**DATA FOR ANALYSIS:**
§ §
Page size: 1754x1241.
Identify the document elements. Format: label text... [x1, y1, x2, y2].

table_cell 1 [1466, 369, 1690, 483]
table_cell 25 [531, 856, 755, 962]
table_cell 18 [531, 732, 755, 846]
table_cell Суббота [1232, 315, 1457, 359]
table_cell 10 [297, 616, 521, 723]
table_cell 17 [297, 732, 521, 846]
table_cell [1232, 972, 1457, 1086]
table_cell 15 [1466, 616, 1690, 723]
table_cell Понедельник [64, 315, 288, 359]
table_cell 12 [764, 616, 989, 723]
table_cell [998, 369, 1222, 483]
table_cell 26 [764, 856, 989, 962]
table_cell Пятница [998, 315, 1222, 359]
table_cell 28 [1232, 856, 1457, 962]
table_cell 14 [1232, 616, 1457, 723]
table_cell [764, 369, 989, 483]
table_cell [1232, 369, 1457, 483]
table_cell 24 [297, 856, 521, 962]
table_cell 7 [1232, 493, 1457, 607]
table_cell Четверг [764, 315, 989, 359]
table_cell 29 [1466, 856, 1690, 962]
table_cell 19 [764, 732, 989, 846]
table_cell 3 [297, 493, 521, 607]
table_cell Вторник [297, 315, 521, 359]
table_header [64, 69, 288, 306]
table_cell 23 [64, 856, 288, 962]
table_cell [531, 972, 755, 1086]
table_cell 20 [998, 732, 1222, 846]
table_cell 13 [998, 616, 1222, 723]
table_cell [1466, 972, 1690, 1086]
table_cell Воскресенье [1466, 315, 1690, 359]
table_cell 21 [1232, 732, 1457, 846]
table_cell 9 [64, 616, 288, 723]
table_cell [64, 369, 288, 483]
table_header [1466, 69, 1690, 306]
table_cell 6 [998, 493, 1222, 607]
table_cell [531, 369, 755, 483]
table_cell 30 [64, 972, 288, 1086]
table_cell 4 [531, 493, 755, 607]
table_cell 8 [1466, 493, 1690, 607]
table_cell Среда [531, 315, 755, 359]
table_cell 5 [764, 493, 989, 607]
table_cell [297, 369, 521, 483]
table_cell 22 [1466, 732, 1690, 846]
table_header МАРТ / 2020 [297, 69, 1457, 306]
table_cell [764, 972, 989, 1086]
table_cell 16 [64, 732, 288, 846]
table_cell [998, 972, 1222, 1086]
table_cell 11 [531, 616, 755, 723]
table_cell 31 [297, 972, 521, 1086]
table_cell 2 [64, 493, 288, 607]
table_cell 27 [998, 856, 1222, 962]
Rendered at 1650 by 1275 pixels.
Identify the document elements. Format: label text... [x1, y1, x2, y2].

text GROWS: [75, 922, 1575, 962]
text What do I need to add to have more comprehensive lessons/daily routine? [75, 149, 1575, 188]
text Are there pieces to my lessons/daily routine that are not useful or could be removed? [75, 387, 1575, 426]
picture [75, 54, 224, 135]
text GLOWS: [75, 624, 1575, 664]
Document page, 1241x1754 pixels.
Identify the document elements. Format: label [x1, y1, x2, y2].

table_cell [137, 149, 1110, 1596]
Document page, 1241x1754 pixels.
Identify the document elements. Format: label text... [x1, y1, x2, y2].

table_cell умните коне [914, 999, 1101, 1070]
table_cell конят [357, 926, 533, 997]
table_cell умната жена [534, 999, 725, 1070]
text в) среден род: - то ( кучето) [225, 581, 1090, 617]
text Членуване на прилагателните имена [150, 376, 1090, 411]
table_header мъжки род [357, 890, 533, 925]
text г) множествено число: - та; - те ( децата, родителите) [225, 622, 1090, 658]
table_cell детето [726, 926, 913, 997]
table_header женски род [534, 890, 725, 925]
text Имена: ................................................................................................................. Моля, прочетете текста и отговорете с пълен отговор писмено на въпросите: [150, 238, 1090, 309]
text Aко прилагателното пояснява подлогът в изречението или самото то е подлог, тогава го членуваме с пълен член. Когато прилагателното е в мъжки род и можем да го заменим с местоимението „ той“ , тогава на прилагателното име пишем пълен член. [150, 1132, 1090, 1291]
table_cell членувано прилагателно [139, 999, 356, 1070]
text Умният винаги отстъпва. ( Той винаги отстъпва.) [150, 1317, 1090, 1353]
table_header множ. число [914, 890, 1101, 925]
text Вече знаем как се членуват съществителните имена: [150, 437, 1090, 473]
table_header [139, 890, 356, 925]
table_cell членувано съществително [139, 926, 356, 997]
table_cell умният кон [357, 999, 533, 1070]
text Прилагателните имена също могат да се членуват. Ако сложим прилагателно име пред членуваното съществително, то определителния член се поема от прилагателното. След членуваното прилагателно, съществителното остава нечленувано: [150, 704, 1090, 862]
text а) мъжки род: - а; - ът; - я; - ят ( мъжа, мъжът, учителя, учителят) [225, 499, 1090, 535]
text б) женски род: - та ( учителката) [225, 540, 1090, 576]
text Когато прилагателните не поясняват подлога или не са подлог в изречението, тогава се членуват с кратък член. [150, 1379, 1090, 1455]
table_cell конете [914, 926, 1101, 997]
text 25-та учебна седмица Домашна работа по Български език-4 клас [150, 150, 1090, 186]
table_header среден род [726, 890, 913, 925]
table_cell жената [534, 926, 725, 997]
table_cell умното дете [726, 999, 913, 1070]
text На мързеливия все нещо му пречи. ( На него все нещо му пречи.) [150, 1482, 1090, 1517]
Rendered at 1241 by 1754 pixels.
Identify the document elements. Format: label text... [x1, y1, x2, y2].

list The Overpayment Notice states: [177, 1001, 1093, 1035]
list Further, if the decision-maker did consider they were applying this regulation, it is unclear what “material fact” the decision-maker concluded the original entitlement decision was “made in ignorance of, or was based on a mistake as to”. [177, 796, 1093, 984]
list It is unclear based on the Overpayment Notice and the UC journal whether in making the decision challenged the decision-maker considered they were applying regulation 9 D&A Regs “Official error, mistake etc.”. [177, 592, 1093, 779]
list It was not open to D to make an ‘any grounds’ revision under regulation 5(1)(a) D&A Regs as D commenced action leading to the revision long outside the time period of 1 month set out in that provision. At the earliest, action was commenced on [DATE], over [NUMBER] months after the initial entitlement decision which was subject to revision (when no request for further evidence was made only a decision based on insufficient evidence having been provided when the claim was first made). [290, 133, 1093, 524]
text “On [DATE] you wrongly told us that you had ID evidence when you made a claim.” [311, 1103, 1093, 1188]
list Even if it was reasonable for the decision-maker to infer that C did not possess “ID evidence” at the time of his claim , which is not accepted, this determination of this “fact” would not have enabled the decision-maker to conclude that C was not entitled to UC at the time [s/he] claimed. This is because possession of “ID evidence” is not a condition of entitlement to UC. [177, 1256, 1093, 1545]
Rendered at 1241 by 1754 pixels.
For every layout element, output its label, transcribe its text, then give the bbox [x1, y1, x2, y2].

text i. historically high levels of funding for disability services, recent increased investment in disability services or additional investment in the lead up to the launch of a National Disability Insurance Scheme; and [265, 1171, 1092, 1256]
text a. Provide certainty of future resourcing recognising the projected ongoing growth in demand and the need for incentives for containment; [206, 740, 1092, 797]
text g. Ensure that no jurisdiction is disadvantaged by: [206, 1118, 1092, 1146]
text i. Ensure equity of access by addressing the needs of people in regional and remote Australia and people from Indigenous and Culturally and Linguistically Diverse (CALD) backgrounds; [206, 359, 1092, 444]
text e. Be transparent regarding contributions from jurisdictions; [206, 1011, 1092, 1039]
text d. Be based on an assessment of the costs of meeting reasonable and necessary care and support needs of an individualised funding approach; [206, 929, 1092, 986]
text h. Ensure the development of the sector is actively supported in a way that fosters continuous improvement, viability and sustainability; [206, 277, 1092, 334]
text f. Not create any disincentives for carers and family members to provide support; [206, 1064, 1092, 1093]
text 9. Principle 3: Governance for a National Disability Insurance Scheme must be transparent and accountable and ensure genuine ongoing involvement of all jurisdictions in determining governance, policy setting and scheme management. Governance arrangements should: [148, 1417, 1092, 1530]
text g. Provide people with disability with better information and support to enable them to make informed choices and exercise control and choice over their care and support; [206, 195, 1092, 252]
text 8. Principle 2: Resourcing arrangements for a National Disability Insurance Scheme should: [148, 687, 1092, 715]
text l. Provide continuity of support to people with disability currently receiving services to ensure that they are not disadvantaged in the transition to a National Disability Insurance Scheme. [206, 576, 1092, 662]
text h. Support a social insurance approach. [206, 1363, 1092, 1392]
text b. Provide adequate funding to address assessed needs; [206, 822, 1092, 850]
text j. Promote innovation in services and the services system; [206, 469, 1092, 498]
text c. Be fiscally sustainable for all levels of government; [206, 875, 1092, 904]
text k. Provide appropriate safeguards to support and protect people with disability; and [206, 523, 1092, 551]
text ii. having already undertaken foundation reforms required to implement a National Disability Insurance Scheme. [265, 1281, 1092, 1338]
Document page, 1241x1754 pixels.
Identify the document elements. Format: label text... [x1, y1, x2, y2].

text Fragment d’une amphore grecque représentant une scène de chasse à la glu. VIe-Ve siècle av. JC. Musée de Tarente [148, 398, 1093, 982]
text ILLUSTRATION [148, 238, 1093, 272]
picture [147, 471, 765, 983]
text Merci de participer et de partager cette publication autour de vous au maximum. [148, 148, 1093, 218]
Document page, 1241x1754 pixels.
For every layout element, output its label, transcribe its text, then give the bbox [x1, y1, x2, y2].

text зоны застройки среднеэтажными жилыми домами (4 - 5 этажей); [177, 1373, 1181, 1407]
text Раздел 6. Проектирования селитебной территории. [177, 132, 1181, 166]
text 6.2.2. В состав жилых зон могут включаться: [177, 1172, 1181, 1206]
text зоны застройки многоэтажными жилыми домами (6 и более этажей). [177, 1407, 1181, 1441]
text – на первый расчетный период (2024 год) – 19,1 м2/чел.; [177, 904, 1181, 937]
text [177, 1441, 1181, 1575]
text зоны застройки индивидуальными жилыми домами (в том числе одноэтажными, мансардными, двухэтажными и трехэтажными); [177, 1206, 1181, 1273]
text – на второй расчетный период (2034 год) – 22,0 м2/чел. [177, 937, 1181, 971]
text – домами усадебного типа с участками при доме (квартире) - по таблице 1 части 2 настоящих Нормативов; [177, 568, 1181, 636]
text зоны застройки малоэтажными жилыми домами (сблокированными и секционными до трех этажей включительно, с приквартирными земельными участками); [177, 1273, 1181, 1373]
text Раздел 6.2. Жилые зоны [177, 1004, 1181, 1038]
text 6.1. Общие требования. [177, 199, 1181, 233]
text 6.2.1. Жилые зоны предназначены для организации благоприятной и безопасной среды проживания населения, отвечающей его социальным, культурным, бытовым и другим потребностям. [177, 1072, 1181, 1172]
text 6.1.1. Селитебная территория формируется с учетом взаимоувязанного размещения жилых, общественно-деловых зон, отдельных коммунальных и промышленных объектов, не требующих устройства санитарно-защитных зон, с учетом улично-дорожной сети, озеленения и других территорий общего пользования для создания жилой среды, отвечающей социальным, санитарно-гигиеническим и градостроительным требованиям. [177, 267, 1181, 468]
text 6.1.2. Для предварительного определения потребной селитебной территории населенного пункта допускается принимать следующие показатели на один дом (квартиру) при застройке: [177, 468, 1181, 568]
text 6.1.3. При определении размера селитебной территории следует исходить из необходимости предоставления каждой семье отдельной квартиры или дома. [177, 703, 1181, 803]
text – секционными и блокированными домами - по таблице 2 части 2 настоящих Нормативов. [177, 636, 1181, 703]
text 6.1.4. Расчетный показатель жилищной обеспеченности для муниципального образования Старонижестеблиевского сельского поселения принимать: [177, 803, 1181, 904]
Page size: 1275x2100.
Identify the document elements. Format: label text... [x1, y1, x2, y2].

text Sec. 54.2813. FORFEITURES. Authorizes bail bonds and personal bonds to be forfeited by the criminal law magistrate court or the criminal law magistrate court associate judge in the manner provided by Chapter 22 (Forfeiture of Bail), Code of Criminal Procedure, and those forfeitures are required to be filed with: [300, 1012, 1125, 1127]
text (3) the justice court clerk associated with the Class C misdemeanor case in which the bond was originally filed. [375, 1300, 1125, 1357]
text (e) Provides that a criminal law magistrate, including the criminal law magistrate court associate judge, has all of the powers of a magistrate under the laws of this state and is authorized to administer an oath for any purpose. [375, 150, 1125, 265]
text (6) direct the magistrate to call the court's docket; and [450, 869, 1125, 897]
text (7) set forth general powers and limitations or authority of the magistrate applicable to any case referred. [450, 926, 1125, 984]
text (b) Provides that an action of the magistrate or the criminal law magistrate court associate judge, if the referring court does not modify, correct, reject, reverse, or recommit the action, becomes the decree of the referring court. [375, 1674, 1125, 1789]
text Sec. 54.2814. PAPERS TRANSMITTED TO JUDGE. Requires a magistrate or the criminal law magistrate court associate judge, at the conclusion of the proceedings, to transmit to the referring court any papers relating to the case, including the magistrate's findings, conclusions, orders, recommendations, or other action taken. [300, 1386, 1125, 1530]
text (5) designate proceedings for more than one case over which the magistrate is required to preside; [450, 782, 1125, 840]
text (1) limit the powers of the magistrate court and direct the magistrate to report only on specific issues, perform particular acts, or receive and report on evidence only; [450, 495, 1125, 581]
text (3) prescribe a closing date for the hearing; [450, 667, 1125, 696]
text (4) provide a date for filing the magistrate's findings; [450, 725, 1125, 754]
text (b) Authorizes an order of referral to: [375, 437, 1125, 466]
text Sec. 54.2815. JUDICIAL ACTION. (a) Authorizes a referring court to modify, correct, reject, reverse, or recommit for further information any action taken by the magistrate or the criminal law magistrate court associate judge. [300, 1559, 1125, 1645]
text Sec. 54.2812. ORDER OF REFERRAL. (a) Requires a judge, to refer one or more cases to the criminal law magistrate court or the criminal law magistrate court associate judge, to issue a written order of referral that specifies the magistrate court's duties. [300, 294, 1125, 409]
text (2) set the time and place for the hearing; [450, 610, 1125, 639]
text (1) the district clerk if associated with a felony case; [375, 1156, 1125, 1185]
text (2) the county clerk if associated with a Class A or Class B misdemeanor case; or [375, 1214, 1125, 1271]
§ §
**HOW TO COMPLETE THIS TASK:**
From the records above, pull every line that carries the word "мъжки".

**FINISHED TASK:**
table_header мъжки род [357, 890, 533, 925]
text Aко прилагателното пояснява подлогът в изречението или самото то е подлог, тогава го членуваме с пълен член. Когато прилагателното е в мъжки род и можем да го заменим с местоимението „ той“ , тогава на прилагателното име пишем пълен член. [150, 1132, 1090, 1291]
text а) мъжки род: - а; - ът; - я; - ят ( мъжа, мъжът, учителя, учителят) [225, 499, 1090, 535]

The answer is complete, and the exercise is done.